## The problem
This exercise calls for every record to be set down again, exactly and in full.

[Items from a data source]
*** Block opens ***

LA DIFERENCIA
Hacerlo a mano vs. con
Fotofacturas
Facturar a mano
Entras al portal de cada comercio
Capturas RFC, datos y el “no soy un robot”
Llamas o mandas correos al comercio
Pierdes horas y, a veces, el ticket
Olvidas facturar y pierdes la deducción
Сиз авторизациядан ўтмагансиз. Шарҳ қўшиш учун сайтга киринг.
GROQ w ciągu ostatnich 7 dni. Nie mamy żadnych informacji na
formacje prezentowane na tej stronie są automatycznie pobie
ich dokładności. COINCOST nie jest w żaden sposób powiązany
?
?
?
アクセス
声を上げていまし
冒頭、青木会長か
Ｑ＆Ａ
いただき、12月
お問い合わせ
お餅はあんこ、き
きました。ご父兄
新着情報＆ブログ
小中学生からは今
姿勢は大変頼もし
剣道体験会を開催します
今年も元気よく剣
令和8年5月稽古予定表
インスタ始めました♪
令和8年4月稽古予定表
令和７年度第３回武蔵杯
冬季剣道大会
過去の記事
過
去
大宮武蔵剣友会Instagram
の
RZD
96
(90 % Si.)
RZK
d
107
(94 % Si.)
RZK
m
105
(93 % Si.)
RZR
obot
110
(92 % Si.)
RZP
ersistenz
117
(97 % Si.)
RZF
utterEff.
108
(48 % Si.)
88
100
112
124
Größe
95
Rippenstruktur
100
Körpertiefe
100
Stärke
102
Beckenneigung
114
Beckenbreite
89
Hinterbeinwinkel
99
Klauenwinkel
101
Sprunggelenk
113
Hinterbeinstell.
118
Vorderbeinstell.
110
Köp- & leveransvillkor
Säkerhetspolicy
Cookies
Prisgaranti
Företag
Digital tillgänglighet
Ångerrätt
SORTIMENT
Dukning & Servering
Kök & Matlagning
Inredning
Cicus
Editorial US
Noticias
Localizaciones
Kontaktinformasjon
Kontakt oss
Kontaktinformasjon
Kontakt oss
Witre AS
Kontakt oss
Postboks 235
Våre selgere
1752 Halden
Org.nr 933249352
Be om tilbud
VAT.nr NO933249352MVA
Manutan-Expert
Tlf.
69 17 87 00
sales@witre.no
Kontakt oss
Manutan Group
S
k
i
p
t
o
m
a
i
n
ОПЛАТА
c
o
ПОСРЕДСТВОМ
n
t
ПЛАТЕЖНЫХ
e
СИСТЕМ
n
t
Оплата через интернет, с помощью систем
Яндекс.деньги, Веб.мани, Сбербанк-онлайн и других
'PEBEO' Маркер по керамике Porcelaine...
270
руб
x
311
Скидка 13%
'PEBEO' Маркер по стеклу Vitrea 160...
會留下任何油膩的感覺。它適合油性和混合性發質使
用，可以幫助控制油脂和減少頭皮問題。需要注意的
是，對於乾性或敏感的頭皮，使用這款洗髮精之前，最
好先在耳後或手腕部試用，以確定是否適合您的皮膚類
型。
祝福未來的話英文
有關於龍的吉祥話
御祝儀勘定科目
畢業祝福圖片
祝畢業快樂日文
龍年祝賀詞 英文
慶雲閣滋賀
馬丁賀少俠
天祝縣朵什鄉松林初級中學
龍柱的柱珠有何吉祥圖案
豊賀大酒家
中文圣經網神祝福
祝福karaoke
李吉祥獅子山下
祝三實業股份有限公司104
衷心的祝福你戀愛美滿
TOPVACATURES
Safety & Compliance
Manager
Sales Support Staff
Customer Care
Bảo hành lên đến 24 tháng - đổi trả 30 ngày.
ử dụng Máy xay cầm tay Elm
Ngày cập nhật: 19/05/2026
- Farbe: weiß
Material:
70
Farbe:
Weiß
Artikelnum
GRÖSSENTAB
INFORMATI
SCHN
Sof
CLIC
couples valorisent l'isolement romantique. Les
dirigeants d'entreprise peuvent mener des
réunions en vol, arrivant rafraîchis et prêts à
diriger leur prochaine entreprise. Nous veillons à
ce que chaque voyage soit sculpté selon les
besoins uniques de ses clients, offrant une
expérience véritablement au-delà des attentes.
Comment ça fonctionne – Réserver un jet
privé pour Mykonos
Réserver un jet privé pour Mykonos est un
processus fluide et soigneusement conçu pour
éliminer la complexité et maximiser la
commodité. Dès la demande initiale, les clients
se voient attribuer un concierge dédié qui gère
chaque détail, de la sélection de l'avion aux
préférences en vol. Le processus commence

*** Block closes ***

## Answer to the exercise
LA DIFERENCIA
Hacerlo a mano vs. con
Fotofacturas
Facturar a mano
Entras al portal de cada comercio
Capturas RFC, datos y el “no soy un robot”
Llamas o mandas correos al comercio
Pierdes horas y, a veces, el ticket
Olvidas facturar y pierdes la deducción
Сиз авторизациядан ўтмагансиз. Шарҳ қўшиш учун сайтга киринг.
GROQ w ciągu ostatnich 7 dni. Nie mamy żadnych informacji na
formacje prezentowane na tej stronie są automatycznie pobie
ich dokładności. COINCOST nie jest w żaden sposób powiązany
?
?
?
アクセス
声を上げていまし
冒頭、青木会長か
Ｑ＆Ａ
いただき、12月
お問い合わせ
お餅はあんこ、き
きました。ご父兄
新着情報＆ブログ
小中学生からは今
姿勢は大変頼もし
剣道体験会を開催します
今年も元気よく剣
令和8年5月稽古予定表
インスタ始めました♪
令和8年4月稽古予定表
令和７年度第３回武蔵杯
冬季剣道大会
過去の記事
過
去
大宮武蔵剣友会Instagram
の
RZD
96
(90 % Si.)
RZK
d
107
(94 % Si.)
RZK
m
105
(93 % Si.)
RZR
obot
110
(92 % Si.)
RZP
ersistenz
117
(97 % Si.)
RZF
utterEff.
108
(48 % Si.)
88
100
112
124
Größe
95
Rippenstruktur
100
Körpertiefe
100
Stärke
102
Beckenneigung
114
Beckenbreite
89
Hinterbeinwinkel
99
Klauenwinkel
101
Sprunggelenk
113
Hinterbeinstell.
118
Vorderbeinstell.
110
Köp- & leveransvillkor
Säkerhetspolicy
Cookies
Prisgaranti
Företag
Digital tillgänglighet
Ångerrätt
SORTIMENT
Dukning & Servering
Kök & Matlagning
Inredning
Cicus
Editorial US
Noticias
Localizaciones
Kontaktinformasjon
Kontakt oss
Kontaktinformasjon
Kontakt oss
Witre AS
Kontakt oss
Postboks 235
Våre selgere
1752 Halden
Org.nr 933249352
Be om tilbud
VAT.nr NO933249352MVA
Manutan-Expert
Tlf.
69 17 87 00
sales@witre.no
Kontakt oss
Manutan Group
S
k
i
p
t
o
m
a
i
n
ОПЛАТА
c
o
ПОСРЕДСТВОМ
n
t
ПЛАТЕЖНЫХ
e
СИСТЕМ
n
t
Оплата через интернет, с помощью систем
Яндекс.деньги, Веб.мани, Сбербанк-онлайн и других
'PEBEO' Маркер по керамике Porcelaine...
270
руб
x
311
Скидка 13%
'PEBEO' Маркер по стеклу Vitrea 160...
會留下任何油膩的感覺。它適合油性和混合性發質使
用，可以幫助控制油脂和減少頭皮問題。需要注意的
是，對於乾性或敏感的頭皮，使用這款洗髮精之前，最
好先在耳後或手腕部試用，以確定是否適合您的皮膚類
型。
祝福未來的話英文
有關於龍的吉祥話
御祝儀勘定科目
畢業祝福圖片
祝畢業快樂日文
龍年祝賀詞 英文
慶雲閣滋賀
馬丁賀少俠
天祝縣朵什鄉松林初級中學
龍柱的柱珠有何吉祥圖案
豊賀大酒家
中文圣經網神祝福
祝福karaoke
李吉祥獅子山下
祝三實業股份有限公司104
衷心的祝福你戀愛美滿
TOPVACATURES
Safety & Compliance
Manager
Sales Support Staff
Customer Care
Bảo hành lên đến 24 tháng - đổi trả 30 ngày.
ử dụng Máy xay cầm tay Elm
Ngày cập nhật: 19/05/2026
- Farbe: weiß
Material:
70
Farbe:
Weiß
Artikelnum
GRÖSSENTAB
INFORMATI
SCHN
Sof
CLIC
couples valorisent l'isolement romantique. Les
dirigeants d'entreprise peuvent mener des
réunions en vol, arrivant rafraîchis et prêts à
diriger leur prochaine entreprise. Nous veillons à
ce que chaque voyage soit sculpté selon les
besoins uniques de ses clients, offrant une
expérience véritablement au-delà des attentes.
Comment ça fonctionne – Réserver un jet
privé pour Mykonos
Réserver un jet privé pour Mykonos est un
processus fluide et soigneusement conçu pour
éliminer la complexité et maximiser la
commodité. Dès la demande initiale, les clients
se voient attribuer un concierge dédié qui gère
chaque détail, de la sélection de l'avion aux
préférences en vol. Le processus commence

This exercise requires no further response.